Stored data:

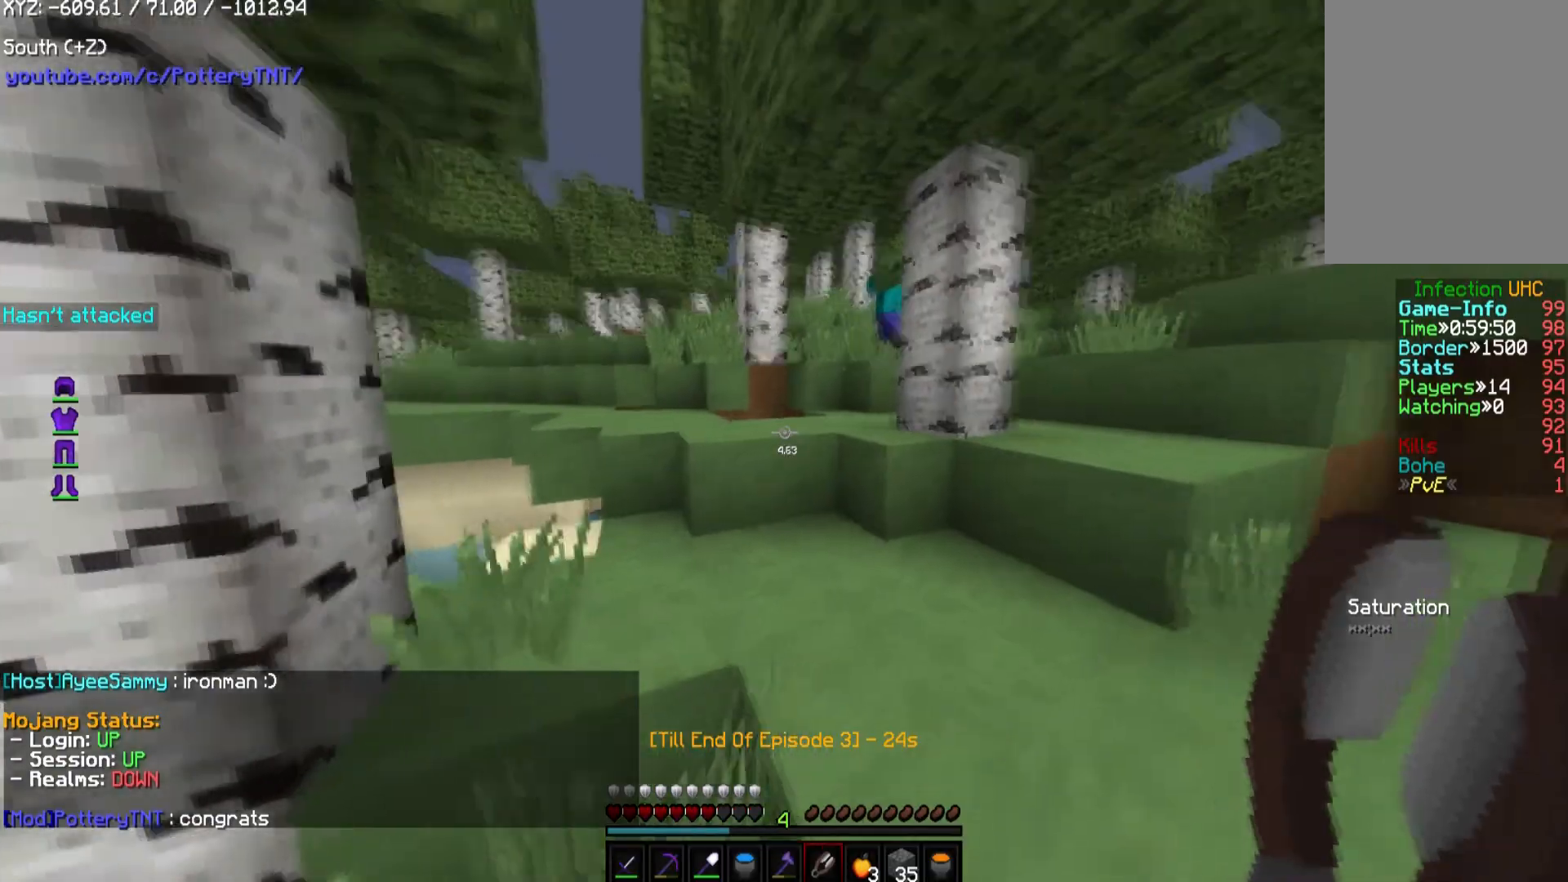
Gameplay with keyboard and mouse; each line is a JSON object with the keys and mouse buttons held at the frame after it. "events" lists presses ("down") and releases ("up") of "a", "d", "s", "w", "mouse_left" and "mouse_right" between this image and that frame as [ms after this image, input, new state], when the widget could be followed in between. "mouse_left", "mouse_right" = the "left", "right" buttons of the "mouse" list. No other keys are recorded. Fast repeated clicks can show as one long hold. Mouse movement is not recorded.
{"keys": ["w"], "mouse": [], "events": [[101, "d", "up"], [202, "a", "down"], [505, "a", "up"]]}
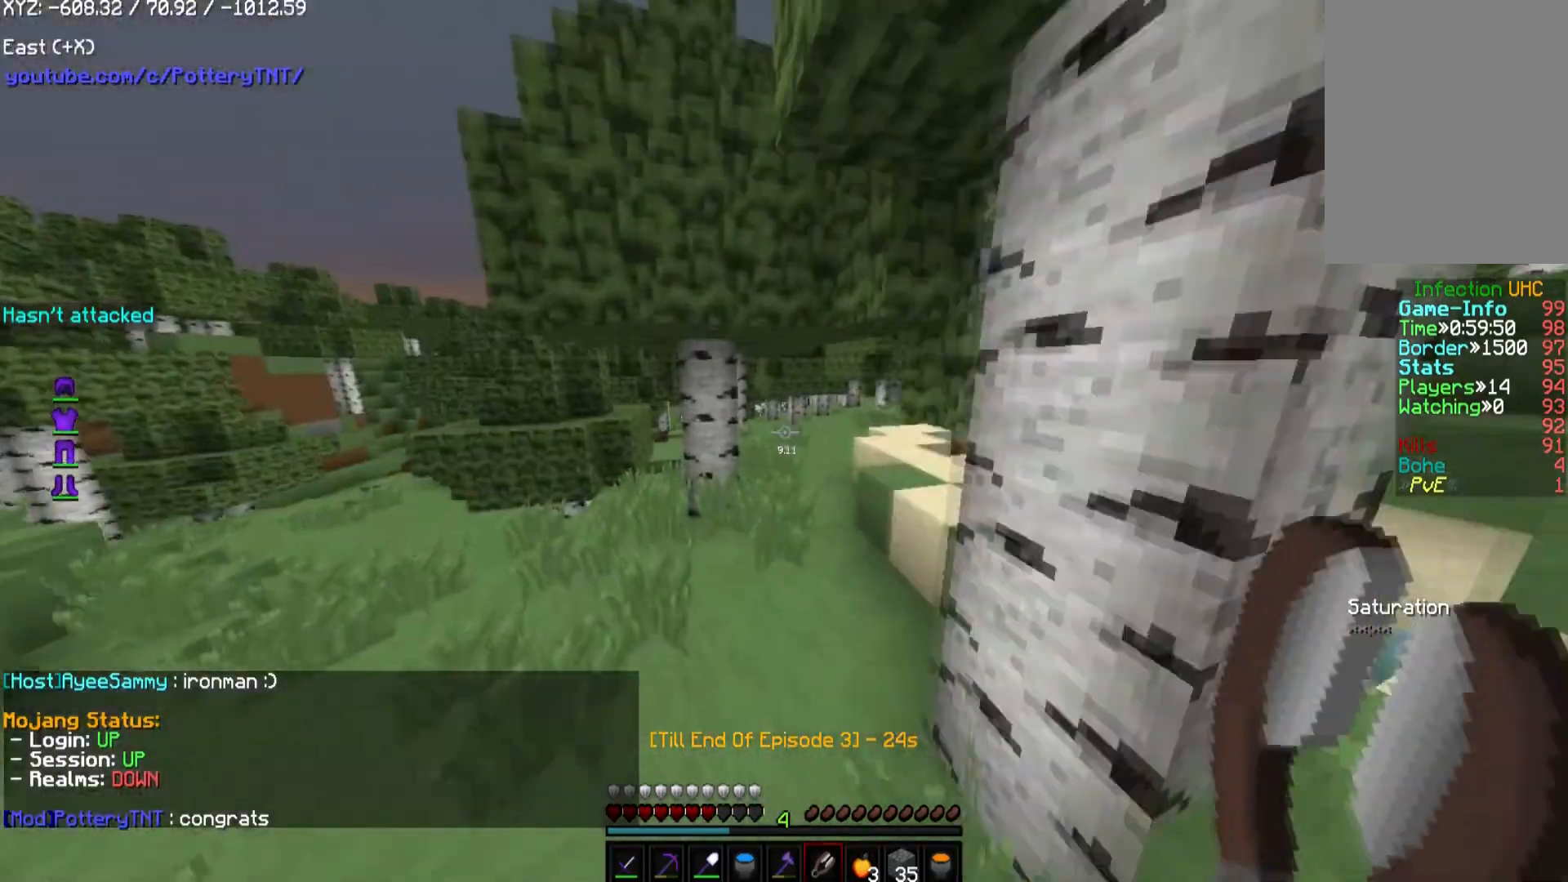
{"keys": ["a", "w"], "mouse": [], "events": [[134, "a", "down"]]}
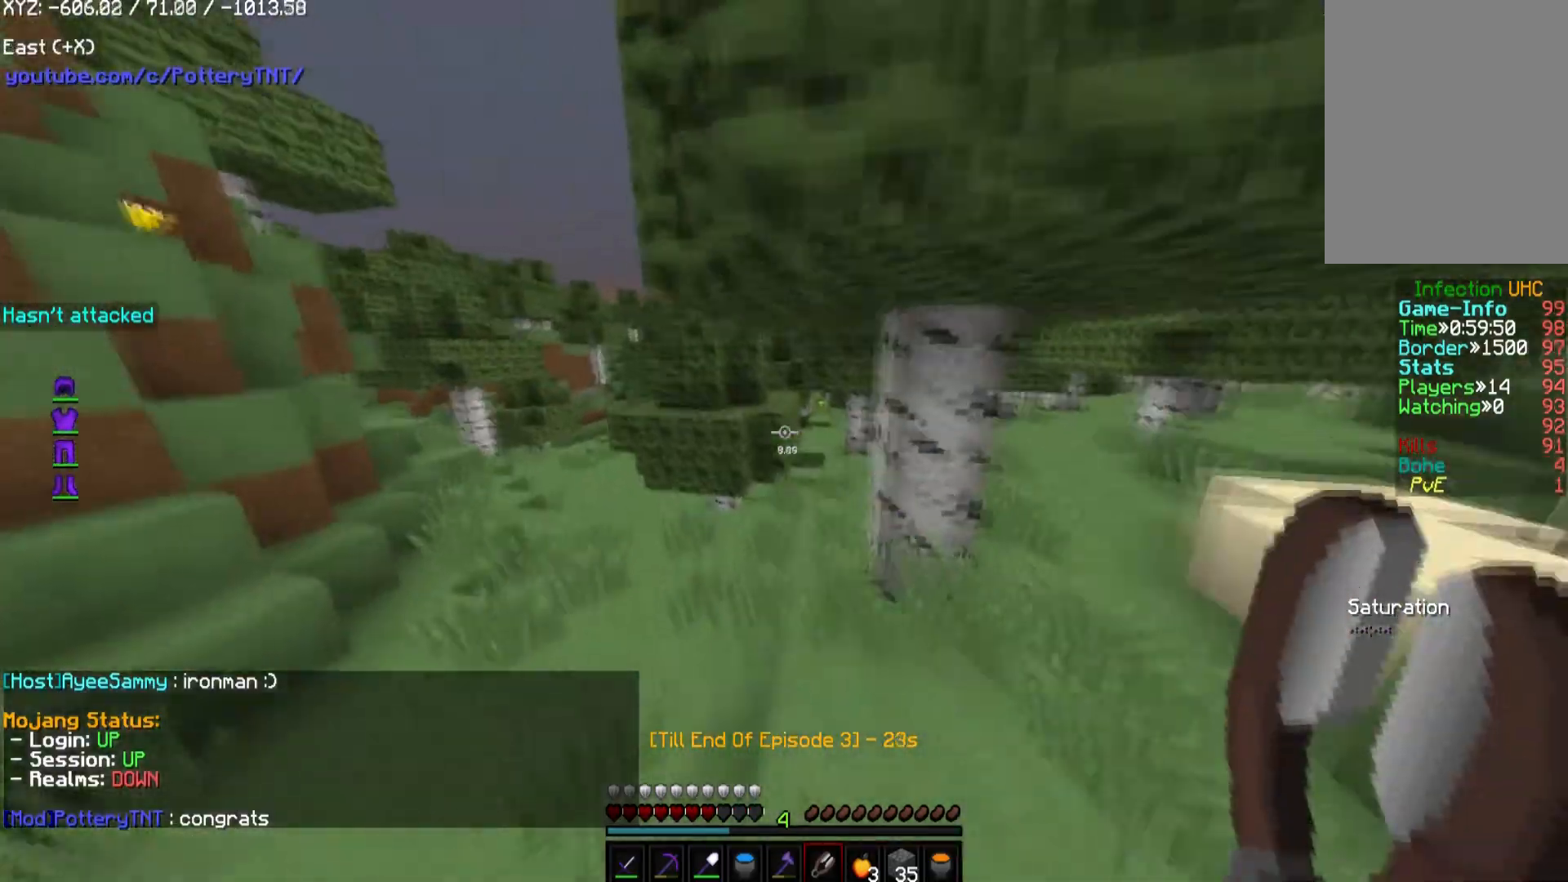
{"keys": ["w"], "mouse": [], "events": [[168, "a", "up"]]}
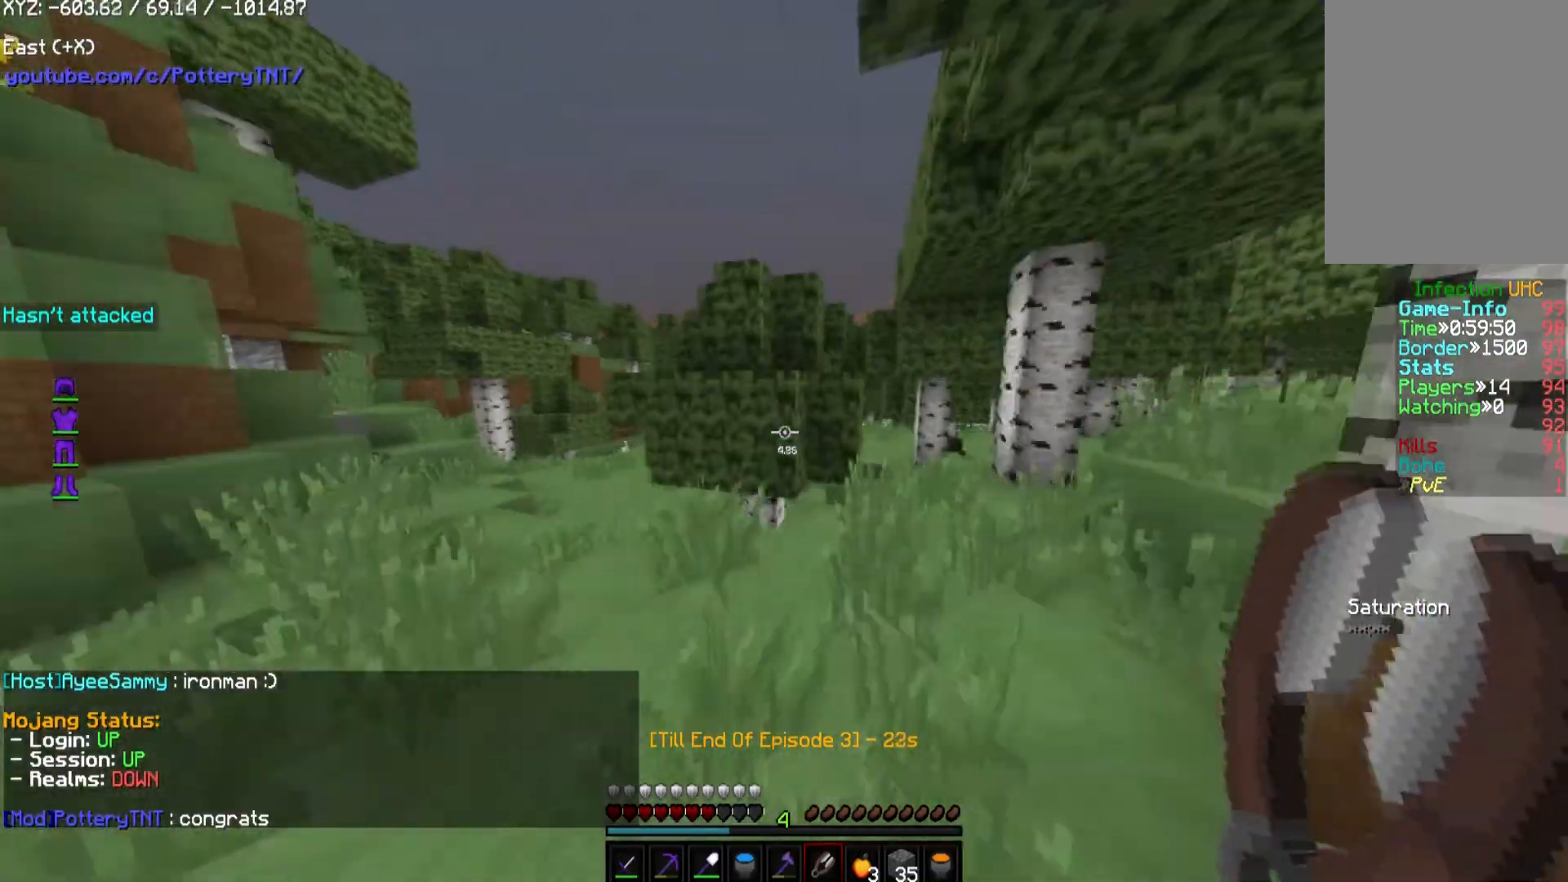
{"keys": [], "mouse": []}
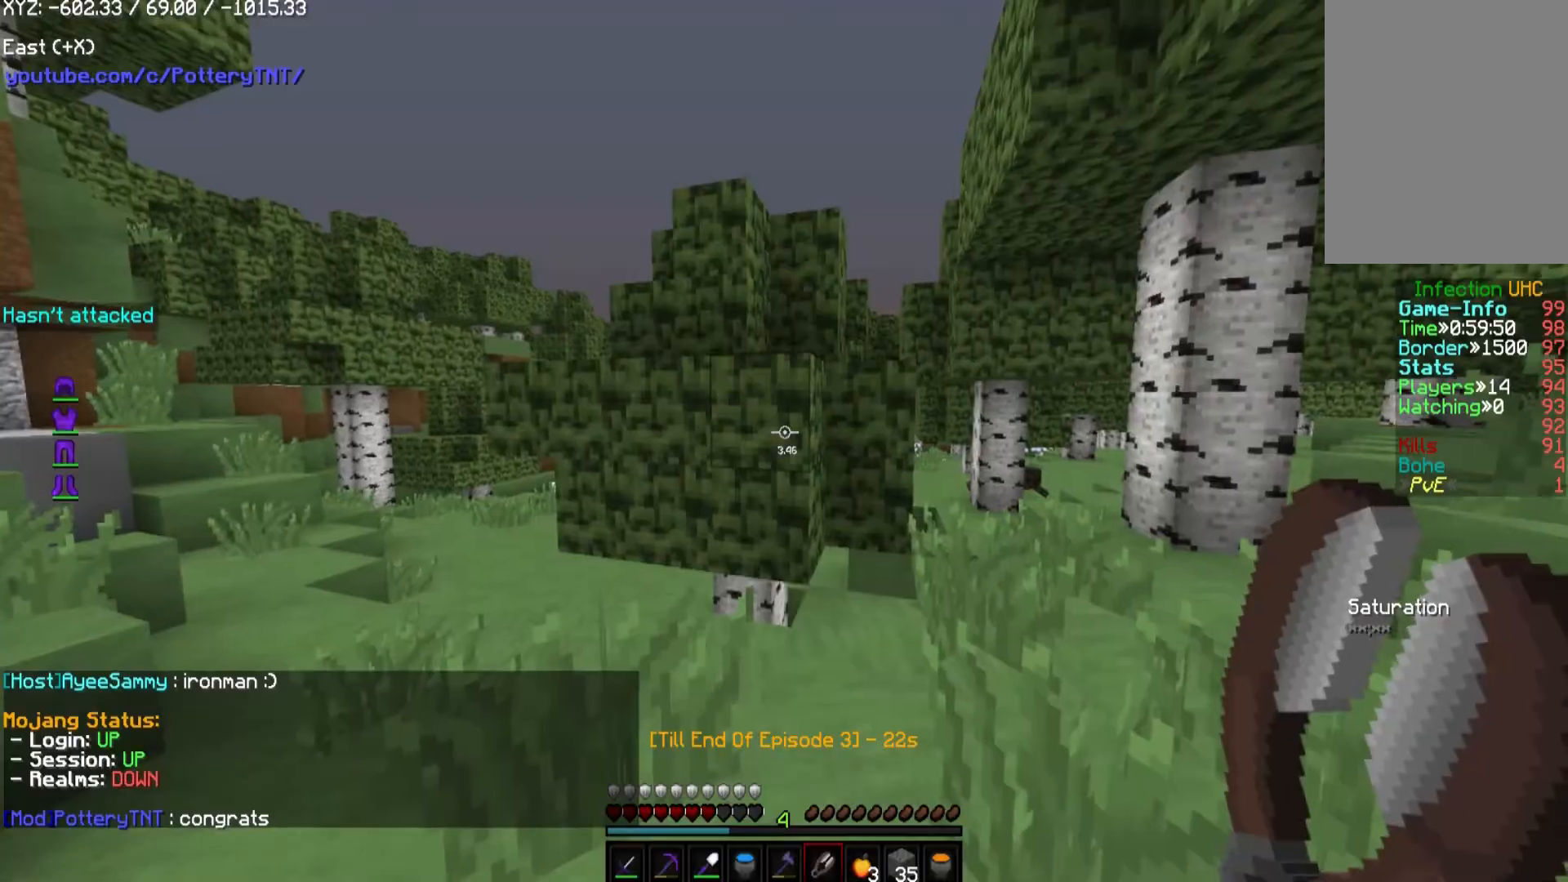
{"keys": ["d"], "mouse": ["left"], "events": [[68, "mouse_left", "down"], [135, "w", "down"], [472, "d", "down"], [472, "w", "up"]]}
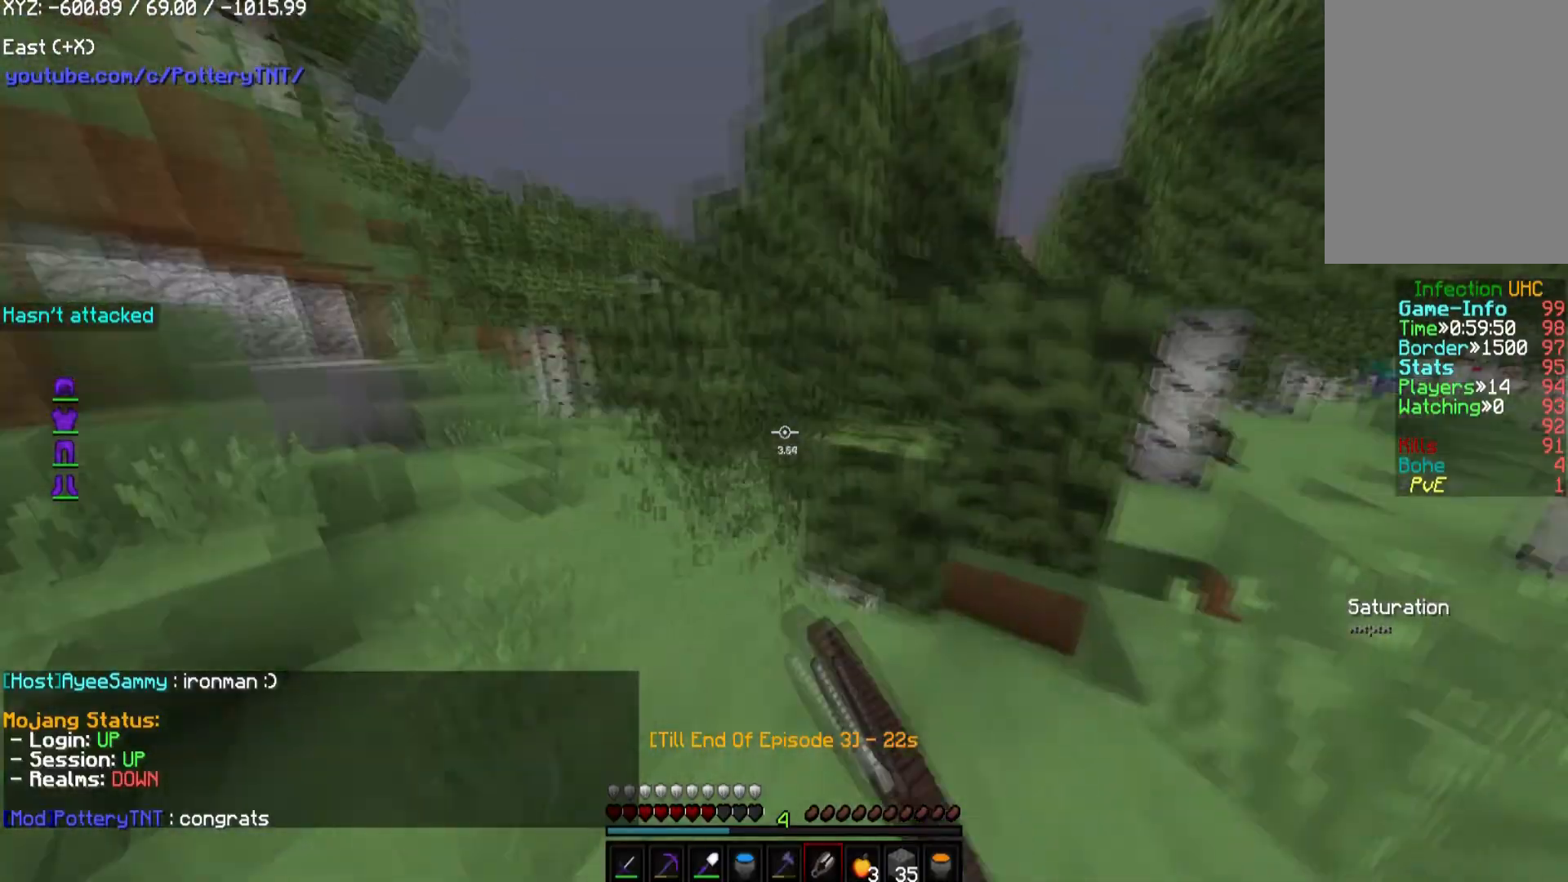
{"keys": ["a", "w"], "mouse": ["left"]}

Your assignment. Pictures are to be dropped, and every record is to be copied exactly.

Result below.
Gameplay with keyboard and mouse; each line is a JSON object with the keys and mouse buttons held at the frame after it. "events" lists presses ("down") and releases ("up") of "a", "d", "s", "w", "mouse_left" and "mouse_right" between this image and that frame as [ms after this image, input, new state], when the widget could be followed in between. "mouse_left", "mouse_right" = the "left", "right" buttons of the "mouse" list. No other keys are recorded. Fast repeated clicks can show as one long hold. Mouse movement is not recorded.
{"keys": ["w"], "mouse": [], "events": [[101, "d", "up"], [202, "a", "down"], [505, "a", "up"]]}
{"keys": ["a", "w"], "mouse": [], "events": [[134, "a", "down"]]}
{"keys": ["w"], "mouse": [], "events": [[168, "a", "up"]]}
{"keys": [], "mouse": []}
{"keys": ["d"], "mouse": ["left"], "events": [[68, "mouse_left", "down"], [135, "w", "down"], [472, "d", "down"], [472, "w", "up"]]}
{"keys": ["a", "w"], "mouse": ["left"]}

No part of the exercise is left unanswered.